The Northland Peninsula, called the North Auckland Peninsula in earlier times, is in the far north of the North Island of New Zealand. It is joined to the rest of the island by the Auckland isthmus, a narrow piece of land between the Waitematā Harbour and the Manukau Harbour in the middle of the Auckland metropolitan area. The peninsula is not conterminous with the local government area of Northland Region, which occupies the northern 80% of the peninsula. The southern section of the peninsula is administratively part of the Auckland Region.

Geology 

The peninsula formed as an island 22 million years ago, when the area was uplifted due to interactions between the Pacific Plate and Australian Plate. Between 25 and 22 million years ago, Northland and the East Cape were adjacent, with the East Cape moving south-east due to tectonic forces. Much of the land of Northland is an allochthon, a large block of land formed elsewhere and moved into its current position. When Northland was uplifted, much of the land that would form the central Auckland Region was subsided 2-3,000 metres to the sea floor. The Waitemata Group sedimentary rock found in the Northland and Auckland Regions is material which was eroded from the Northland island and deposited on the deep sea floor.

Geography 

The peninsula stretches northwest for about 330 kilometres from the Auckland isthmus (or Tamaki isthmus), reaching a maximum width of 85 kilometres. It has a convoluted coastline, with many smaller peninsulas branching off it.

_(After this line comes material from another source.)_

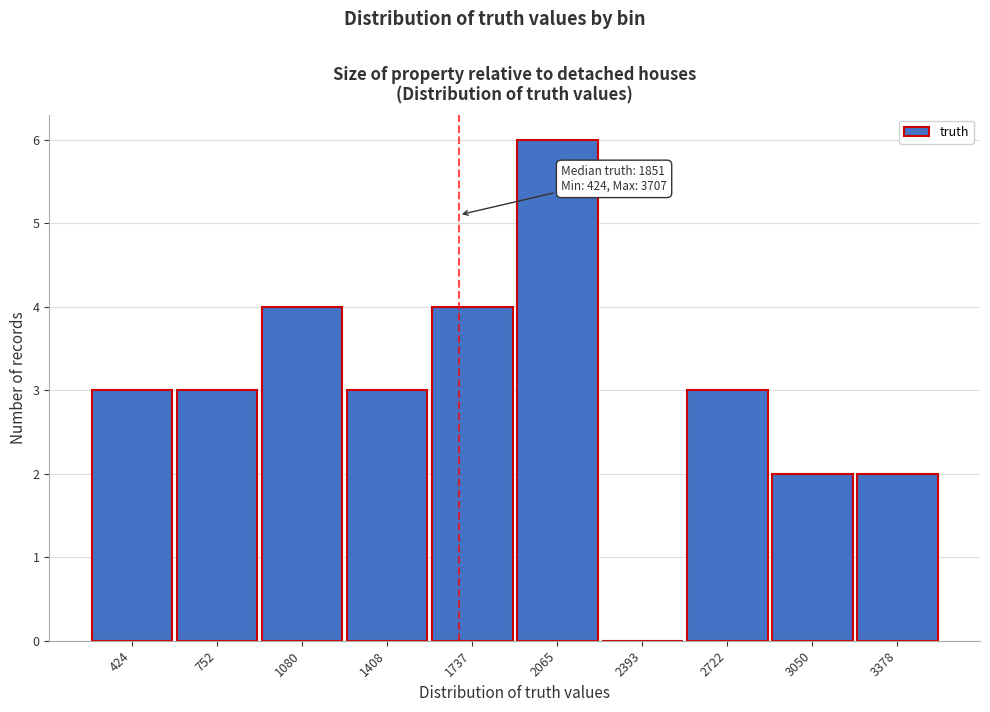

Reading right to left, transcribe all the data shown in this chart.

3378=2	3050=2	2722=3	2393=0	2065=6	1737=4	1408=3	1080=4	752=3	424=3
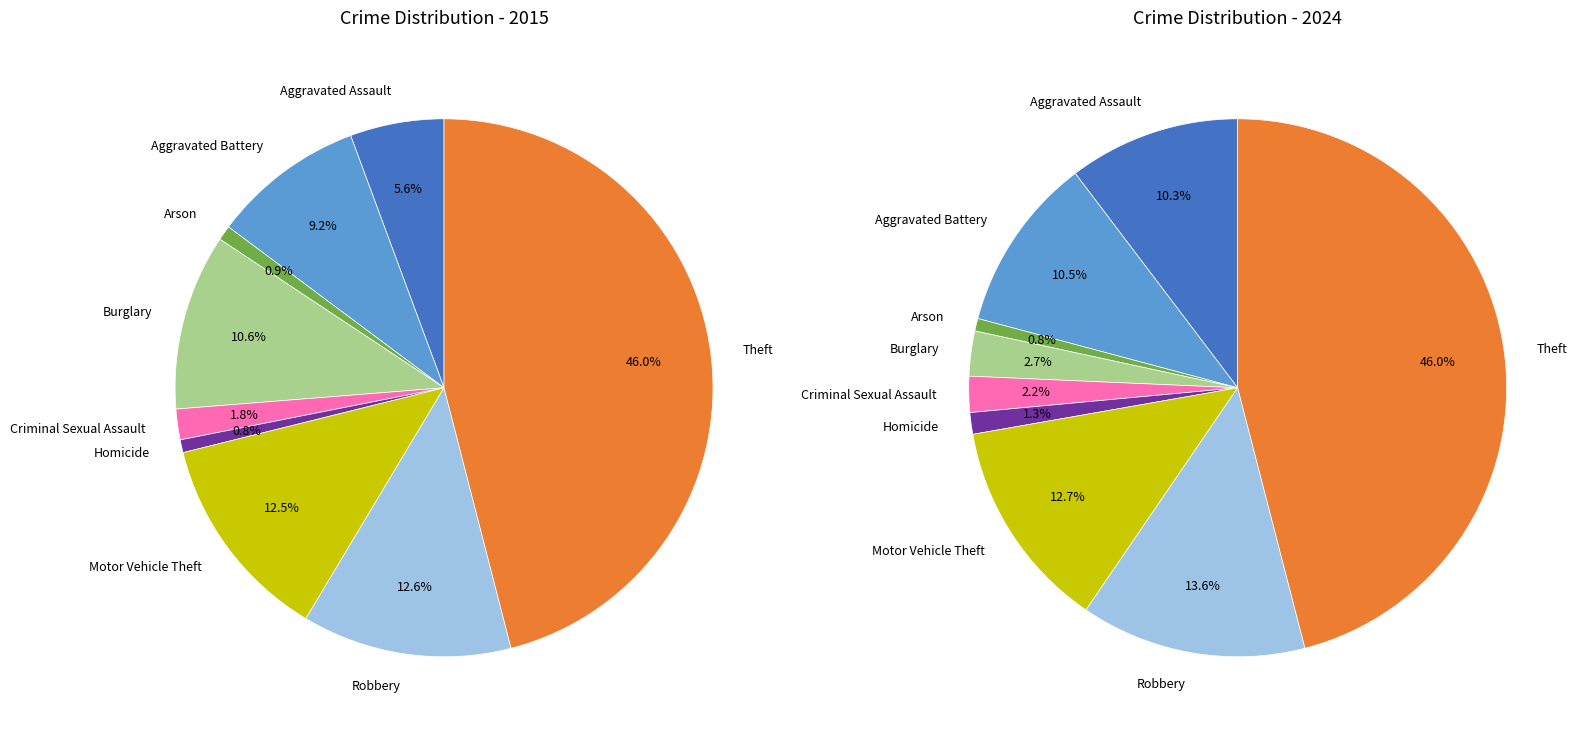

To the nearest percent, what percentage of the pie is Burglary?

3%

The last 100 kilometres of its length is the Aupouri Peninsula – a peninsula on a peninsula – narrowing to only some 10 kilometres in width. At its northern end, the Aupouri Peninsula includes a number of capes: Cape Maria van Diemen, Cape Reinga, North Cape, and the Surville Cliffs, the northernmost point, at latitude 34° 23' 47" South.

The Kaipara Harbour part way up the peninsula's western (Tasman Sea) shore is one of the largest harbours in the world, stretching some 65 kilometres from north to south. Further north is the smaller Hokianga harbour, which is of historic and cultural significance, especially to the Māori people. Another historically significant site is Waitangi and the surrounding Bay of Islands. This was a major settlement in early colonial New Zealand, and was the site of the first signing of the Treaty of Waitangi, which is seen as the founding document of New Zealand's nationhood.

The largest settlement on the peninsula (other than parts of the Auckland conurbation) is Whangarei, on a harbour opening on the Pacific Ocean close to the peninsula's widest point.